Outperforms recent deep-learning methods in cell segmentation accuracy

Effective in cerebral cortex and cerebellum images

Enables detailed morphological analysis of brain tissue

Abstract

Deep learning has proven to be more effective than other methods in medical image analysis, including the seemingly simple but challenging task of segmenting individual cells, an essential step for many biological studies. Comparative neuroanatomy studies are an example where the instance segmentation of neuronal cells is crucial for cytoarchitecture characterization. This paper presents an end-to-end framework to automatically segment single neuronal cells in Nissl-stained histological images of the brain, thus aiming to enable solid morphological and structural analyses for the investigation of changes in the brain cytoarchitecture.
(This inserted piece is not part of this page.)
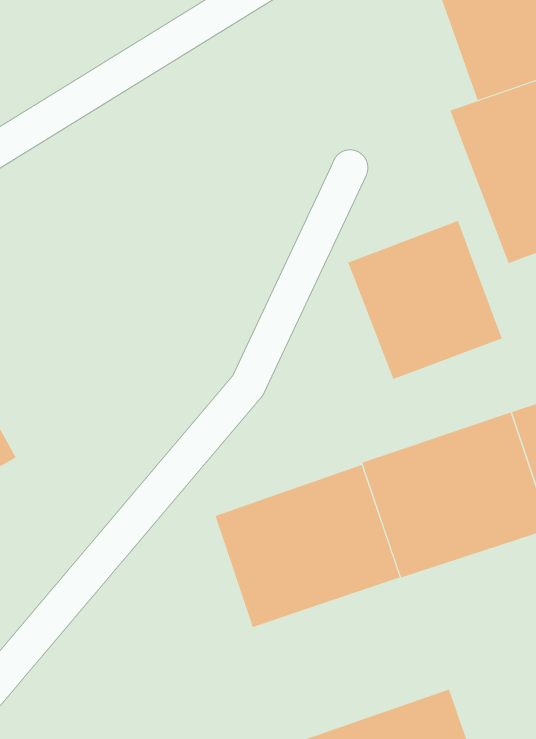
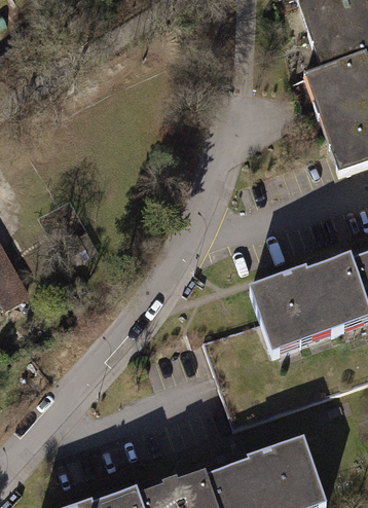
building: [347,220,503,380] -> none
building: [215,464,401,628] -> none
A U-Net-like architecture with an EfficientNet as the encoder and two decoding branches is exploited to regress four color gradient maps and classify pixels into contours between touching cells, cell bodies, or background. The decoding branches are connected through attention gates to share relevant features, and their outputs are combined to return the instance segmentation of the cells. The method was tested on images of the cerebral cortex and cerebellum, outperforming other recent deep-learning-based approaches for the instance segmentation of cells.